Supernatural: 8×05 – Blood Brother

[SPOILERS] Depois do episódio anterior que não deixou ninguém indiferente, para o bem e para o mal, surgia a dúvida de como seria este “Blood Brother”. Após o “Then”, as perspectivas eram boas.

Ainda no encalço de Kevin, os irmãos vêm-se ultrapassados pela capacidade do jovem em lhes fugir das mãos. Uma questão de tempo de certeza. Entretanto, o senhor Benny (Ty Olsson), parceiro de viagem de Dean, decide dizer olá. Este ser ainda não convenceu como mau da fita da temporada, aliás, depois deste episódio nem me parece que seja candidato a isso sequer (as minhas fichas continuam em Crowley). É apenas um “vampirozeco”, mas a relação com Dean torna-o especial e agora parecem estar mais próximos do que nunca. Foi um episódio de flashbacks, e considerando os episódios que temos tido, aplaudo isso. Há muito para sabermos do que aconteceu purgatório e da vida romântica de Sam (Jared Padalecki), a ver vamos se esta última terá algum interesse. Mesmo com esta mudança de tom, para algo que se assemelha minimamente a história central, ainda há aspectos a limar.

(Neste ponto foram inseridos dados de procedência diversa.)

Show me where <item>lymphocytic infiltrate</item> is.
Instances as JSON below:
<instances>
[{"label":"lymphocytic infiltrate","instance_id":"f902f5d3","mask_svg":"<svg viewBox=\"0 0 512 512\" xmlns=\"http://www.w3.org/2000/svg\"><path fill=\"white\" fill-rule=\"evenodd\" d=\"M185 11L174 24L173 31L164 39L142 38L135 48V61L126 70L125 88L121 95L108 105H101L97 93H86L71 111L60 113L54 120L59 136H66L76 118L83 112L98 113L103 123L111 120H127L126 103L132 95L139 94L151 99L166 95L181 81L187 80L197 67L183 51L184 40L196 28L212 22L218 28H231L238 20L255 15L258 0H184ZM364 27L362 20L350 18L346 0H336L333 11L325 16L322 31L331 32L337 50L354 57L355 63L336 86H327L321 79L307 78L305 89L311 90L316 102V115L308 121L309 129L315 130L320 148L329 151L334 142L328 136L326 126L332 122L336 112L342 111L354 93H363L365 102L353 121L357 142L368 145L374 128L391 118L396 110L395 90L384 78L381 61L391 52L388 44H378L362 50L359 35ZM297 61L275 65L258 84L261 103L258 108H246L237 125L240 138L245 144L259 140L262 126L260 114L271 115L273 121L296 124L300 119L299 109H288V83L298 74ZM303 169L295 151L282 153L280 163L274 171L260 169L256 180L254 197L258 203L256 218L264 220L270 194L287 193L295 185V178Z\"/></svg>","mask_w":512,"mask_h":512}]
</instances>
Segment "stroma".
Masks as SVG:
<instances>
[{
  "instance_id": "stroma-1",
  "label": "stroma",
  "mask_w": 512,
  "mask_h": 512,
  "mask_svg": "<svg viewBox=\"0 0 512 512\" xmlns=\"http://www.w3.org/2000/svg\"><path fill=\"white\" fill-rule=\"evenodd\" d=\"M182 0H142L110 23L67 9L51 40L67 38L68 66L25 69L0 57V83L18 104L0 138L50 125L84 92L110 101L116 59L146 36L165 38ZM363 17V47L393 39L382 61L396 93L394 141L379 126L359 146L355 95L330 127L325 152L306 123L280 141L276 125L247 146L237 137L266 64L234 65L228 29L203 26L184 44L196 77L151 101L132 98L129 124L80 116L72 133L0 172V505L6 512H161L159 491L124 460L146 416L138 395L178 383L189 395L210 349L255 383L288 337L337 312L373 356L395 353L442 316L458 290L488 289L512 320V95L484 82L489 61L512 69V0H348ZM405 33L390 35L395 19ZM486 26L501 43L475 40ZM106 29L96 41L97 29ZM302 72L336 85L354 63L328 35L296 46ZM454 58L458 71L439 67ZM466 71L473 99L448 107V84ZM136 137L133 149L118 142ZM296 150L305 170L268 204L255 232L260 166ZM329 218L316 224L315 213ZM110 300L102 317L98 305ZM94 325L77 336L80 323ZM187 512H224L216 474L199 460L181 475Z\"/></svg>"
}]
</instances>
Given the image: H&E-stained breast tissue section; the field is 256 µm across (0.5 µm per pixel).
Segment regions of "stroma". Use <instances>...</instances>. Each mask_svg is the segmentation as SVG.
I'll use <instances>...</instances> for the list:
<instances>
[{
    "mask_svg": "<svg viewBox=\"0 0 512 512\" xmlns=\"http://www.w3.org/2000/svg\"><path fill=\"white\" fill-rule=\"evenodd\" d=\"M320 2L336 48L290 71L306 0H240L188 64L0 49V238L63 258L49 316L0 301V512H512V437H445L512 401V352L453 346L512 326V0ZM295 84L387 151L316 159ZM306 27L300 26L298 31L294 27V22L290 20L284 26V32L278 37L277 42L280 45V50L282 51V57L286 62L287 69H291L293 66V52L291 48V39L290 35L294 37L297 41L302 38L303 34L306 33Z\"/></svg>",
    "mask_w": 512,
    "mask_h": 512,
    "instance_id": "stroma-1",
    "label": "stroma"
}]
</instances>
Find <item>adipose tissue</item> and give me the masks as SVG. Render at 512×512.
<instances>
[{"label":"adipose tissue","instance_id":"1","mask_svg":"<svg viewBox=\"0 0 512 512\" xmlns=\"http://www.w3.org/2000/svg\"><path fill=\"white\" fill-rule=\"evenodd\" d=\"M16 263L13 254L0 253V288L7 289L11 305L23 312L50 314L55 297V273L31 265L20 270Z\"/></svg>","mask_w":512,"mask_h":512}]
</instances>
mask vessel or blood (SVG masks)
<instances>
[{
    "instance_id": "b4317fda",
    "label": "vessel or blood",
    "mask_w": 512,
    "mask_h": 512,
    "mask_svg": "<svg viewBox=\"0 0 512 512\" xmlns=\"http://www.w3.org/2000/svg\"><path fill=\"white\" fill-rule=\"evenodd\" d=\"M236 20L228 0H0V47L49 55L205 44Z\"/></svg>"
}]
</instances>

Eu acredito que fã não é aquele que gosta da série porque sim, simplesmente porque dá na televisão e tem o genérico do costume. Um fã tem de exigir o melhor, principalmente quando sabe que a série é capaz de mais e melhor. Partindo deste ponto, tenho duas hipóteses: ou embirro com o facto de a série estar a fazer o maior subaproveitamento de que há memória no que toca a personagens e mitologia, ou deixo-me ir pela maré e desfruto do que me dão, por muita pastilha elástica mastigada, sem açúcar, que seja. Tive quatro episódios no primeiro tom, vamos experimentar o segundo.

Podemos afirmar que foi um episódio sobre Benny. É verdade que Sam e Dean (Jensen Ackles) estiveram em destaque nos flashbacks, mas a história “gravitacionou” em volta desta personagem, para que a conhecêssemos melhor, para que aquilo que querem fazer dela daqui em diante tenha mais impacto nos nossos sentimentos. Um amigo, um falso aliado, uma Meg 2.0? Não sei bem, cedo para dizer. Percebo porque é que no fim ele aceita a morte da mulher pelo qual volta para vingar. Não deixa de ser um bocado “parvo” que se tenha dado a tanto trabalho para chegar até ali e depois desistir dela assim, mas consigo perceber. Deu mais volume á personagem e confesso que gosto do actor. Depois deste final, Dean terá algumas explicações a dar. Para já acho só estranho que Sam não o questione mais sobre a fuga da maior prisão de segurança do Universo!

Dean: Vampire Pirates…Vampirates!

Os flashbacks é que foram mais enganadores em relação a desenvolvimentos. No fundo não houve nenhum. Já sabíamos que Castiel (Misha Collins) era um foco de atenção e a única nova é que ele pode não conseguir voltar à Terra por ser um ser sobrenatural. No outro lado do espectro temos um Sam e a relação que cresce devagar devagarinho. A intenção é mostrar-nos que esta veterinária não é apenas mais uma mulher, que não foi de um dia para o outro que o amor cresceu, mas até agora nos flashbacks, pouco ou nada evoluiu. Ela está “danificada” como Sam, só isso. Para além de um sentimento de repetição que abunda este início de temporada há outra coisa que me faz impressão: com tantos Alfas, Leviathans que sobraram, etc…continuamos a ter lobisomens e fantasminhos (parece ser no próximo episódio). Já nem peço um Castiel mais regular, porque aí também estaria eu a entrar em modo “repeat”.

Um episódio bem superior ao da semana passada (não era difícil) e com uma maior sensação de dever cumprido. Mostrando que Dean tem mais do que um “irmão de sangue” nesta temporada. Considerando o clima actual, não me afecta que a história vá evoluindo assim.

Notas:

  • Peço desculpa pelo atraso da review, mas perdi o texto e tive de reescrever.
  • Já espreitei a promo no Supernatural (Portugal) e as previsões são de filler no Norte e Centro, com convidado especial engraçado que promete subir as temperaturas no Sul e região do Litoral.

O Melhor: Evolução de Benny. Apesar de pouco reveladora, a história de Sam.

O Pior: Embora compreensível, o final da história de Benny.